The ASM analysis on the MWA uses the visibilities and ionospheric calibration to create calibrated, residual images of the full field-of-view, which are searched for transient emission ranging from 1/2 second to many months duration. (The initial ASM capability will be restricted to the 8 second time scale of the snapshot images formed by the realtime software system, or longer.) The ASM is inherently a search for extra-statistical emission in a five dimensional space. The five parameters of the search are position in the sky (two dimensions), start time, duration of the emission, and dispersion measure.
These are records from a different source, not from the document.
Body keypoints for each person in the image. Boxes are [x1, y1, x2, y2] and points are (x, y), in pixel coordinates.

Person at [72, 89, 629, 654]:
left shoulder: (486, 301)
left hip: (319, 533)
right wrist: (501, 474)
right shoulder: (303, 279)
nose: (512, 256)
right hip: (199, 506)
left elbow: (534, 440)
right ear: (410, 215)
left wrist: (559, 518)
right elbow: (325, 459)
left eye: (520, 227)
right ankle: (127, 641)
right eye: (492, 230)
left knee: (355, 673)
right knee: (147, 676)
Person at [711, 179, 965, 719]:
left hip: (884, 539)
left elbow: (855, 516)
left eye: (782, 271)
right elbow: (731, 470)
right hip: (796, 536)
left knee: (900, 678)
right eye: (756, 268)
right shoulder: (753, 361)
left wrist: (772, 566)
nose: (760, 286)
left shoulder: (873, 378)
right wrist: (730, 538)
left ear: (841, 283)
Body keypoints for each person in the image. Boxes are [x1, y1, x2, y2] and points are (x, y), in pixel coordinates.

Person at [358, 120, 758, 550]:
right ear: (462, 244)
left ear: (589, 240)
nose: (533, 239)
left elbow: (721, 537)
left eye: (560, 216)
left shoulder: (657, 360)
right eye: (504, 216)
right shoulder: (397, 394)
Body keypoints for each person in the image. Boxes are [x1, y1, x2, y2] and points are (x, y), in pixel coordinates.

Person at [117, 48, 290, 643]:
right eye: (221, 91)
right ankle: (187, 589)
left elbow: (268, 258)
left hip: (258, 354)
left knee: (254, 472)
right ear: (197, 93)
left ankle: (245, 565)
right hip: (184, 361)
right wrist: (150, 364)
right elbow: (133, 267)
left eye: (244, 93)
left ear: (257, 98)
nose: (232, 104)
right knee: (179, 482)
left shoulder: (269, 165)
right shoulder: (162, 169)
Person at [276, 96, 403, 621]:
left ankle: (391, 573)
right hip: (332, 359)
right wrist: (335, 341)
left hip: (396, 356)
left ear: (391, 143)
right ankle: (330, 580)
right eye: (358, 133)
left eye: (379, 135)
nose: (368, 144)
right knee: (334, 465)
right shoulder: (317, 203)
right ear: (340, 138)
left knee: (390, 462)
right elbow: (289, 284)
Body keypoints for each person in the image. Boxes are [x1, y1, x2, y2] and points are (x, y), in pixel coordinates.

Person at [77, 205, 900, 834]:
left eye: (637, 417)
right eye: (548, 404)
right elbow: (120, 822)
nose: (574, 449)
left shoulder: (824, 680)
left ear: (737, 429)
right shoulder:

The sensitivity of any transient search is determined by the statistical distribution of the background, and thus the statistics of the residual image must be very well characterized and controlled. Since we are searching a very large number of independent locations, start times, durations and dispersions, there is a large number of trial searches which must be accounted for. For example, a five sigma excursion due simply to the background noise is expected every few seconds (4 sigma corresponds to 1 in 3.2e4, and there are more than this many pixels in a single MWA field-of-view, 5 sigma is reached in a few snapshots). Accounting for this trials penalty, the threshold sensitivity for the ASM is approximately ten sigma for a five sigma deviation beyond what is expected from background fluctuations in one year of searching (sigmas do not add linearly), or equivalently a sensitivity about two times less than if the location and properties of the transient were known in advance. The ASM is designed to accurately calculate calibrated residual images and their pixel-by-pixel statistics to enable a sensitive and robust search for transient radio sources.

Transient Lightcurve Analyzer: The TLA allows the investigator to specify a "watch list" of single pixel positions on the sky, for which light curves are desired. Whenever a desired target is within the current field of view, brightness data for the target are continually sampled and saved to disk for offline analysis.

Surveys: The full sky will be regularly observed, primarily for array calibration purposes. Changes in these well-cleaned, identically observed images will be analyzed by the survey group within the TSC.

Beamformer Light Curve: The BLC analysis uses a different data product from the correlator: the output of the phased array beamformer. Within the BLC, high-resolution time series are formed on selected positions on the sky, saved to disk, and analyzed offline. By so doing, it is possible to get information on time scales as short as the inverse bandwidth, or about 33 ns.